Boulder County Farmers market announced yesterday that there would be a partial reopening of in-person shopping starting this Saturday.

The Daily Camera reports that the reopening will be staggered and limited. It will start this weekend in Boulder and the following weekend in Longmont, and in June for Denver.

The markets will look different from previous years due to social distancing requirements. There won’t be musical performances or in-person dining.

Shoppers will need to make a reservation for pre-approved 20-minute shopping windows weekly, with limited opportunities for walk-up customers.

The pandemic has shone a spotlight on the food system. Brian Coppom, the Executive Director of the Boulder County Farmers Market says that the pandemic has been difficult for local farmers, but he said, there are some bright spots.

“People are recognizing the value of a local food system, not in the way that we have to eat 100% locally, but understanding that actually having access to food in your area is an important thing when it comes to resilience,” says Coppom.

You can make reservations for in-person shopping at bcfm.org.

The Board of Regents at the University of Colorado is expected to discuss the firing of Detlev Helmig at their meeting today.

Dr. Helmig was an Associate Research Professor and Research Scientist at the Institute of Alpine and Arctic Research (INSTAAR) at CU who is conducting air quality research in communities around the Front Range. He was fired this spring by the university. CU initially said that Dr. Helmig was fired for not separating his university work from that of research being done through his private company. Dr. Helmig’s attorney Joe Salazar told KGNU that the university has known for at least two years that Helmig has his own company and were okay with that.

“All the paperwork was filed correctly to advise the university that he has his own venture. In fact, many of the professors at the University of Colorado have their own ventures, and even CU’s policy encourages professors to have their own ventures, their own businesses, and to engage with community and things of that nature,” says Salazar.

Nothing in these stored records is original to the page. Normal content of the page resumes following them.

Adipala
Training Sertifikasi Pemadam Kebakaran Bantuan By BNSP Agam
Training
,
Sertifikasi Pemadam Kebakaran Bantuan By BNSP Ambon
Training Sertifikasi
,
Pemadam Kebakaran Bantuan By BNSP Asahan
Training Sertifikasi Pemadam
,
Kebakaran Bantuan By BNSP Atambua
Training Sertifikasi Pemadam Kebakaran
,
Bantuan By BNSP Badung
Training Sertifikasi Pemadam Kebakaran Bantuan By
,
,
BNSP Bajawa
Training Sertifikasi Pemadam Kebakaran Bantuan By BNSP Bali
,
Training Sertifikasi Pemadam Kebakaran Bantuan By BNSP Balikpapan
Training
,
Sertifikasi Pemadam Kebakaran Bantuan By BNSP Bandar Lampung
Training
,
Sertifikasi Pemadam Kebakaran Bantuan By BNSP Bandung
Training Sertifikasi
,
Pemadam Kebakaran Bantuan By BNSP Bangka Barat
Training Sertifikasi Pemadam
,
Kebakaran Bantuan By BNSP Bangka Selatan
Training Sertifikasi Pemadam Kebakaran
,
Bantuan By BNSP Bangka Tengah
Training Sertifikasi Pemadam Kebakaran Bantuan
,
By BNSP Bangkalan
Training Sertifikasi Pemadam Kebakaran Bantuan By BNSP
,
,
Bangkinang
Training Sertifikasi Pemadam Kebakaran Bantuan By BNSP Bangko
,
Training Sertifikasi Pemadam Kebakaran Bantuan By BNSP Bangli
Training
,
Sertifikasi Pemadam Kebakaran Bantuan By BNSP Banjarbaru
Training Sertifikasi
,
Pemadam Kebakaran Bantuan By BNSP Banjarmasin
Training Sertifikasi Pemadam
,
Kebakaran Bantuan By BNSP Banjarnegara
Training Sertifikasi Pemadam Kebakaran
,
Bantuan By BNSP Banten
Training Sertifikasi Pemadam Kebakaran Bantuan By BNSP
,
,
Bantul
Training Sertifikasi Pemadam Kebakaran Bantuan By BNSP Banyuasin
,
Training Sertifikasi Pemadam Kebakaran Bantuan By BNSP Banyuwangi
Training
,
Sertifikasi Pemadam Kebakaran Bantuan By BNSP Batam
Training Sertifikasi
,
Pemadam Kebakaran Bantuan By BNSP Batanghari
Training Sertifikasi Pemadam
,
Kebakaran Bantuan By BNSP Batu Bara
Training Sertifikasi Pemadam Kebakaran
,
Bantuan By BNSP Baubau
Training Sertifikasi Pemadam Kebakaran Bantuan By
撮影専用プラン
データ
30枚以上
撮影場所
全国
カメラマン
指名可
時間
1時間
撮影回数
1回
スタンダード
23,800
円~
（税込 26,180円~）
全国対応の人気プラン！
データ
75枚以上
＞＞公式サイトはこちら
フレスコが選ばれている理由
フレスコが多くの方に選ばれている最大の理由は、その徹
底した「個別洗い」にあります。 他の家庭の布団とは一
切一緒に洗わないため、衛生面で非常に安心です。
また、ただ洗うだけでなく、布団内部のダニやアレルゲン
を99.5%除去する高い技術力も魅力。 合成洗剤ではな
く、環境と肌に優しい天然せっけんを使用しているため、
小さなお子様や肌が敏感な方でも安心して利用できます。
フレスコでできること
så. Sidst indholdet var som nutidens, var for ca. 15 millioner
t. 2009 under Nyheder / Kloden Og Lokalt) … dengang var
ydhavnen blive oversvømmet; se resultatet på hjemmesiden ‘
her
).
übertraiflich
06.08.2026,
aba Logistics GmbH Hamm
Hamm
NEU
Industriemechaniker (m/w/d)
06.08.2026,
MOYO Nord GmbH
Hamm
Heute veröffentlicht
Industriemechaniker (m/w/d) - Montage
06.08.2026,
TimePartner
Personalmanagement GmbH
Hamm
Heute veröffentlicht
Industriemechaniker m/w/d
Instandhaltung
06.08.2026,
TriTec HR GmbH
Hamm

Dr. Helmig’s firing has prompted a huge outcry from environmental advocacy groups and local elected officials. Boulder County Commissioner Elise Jones and Steve Fenberg, the Colorado Senate majority leader wrote a guest opinion in the Daily Camera saying that they stand by Dr. Helmig and his work, and hope that his critical research into our region’s air quality challenges can continue.

The CU Board of Regents meeting begins this morning at 8.30

A lawsuit was filed in Denver District Court on Monday after Colorado Governor Jared Polis issued an executive order over the weekend to suspend certain requirements that would affect signature collection for ballot issues.

The lawsuit was filed by the group Colorado Concern who says the order would remove vital safeguards that guarantees signatures would be gathered transparently in front of a third person. They added that the governor does not have the power to unilaterally change the state’s constitutional protections around the signature gathering process.

The governor’s executive order would authorize the secretary of state to create temporary rules to allow signatures for ballot issues to be collected by mail or email.

The Denver Post reports that the executive order comes after ballot organizers advocated for changes because of limitations on public activities during the coronavirus pandemic could make it difficult to collect enough in-person signatures to get their issues on the November ballot.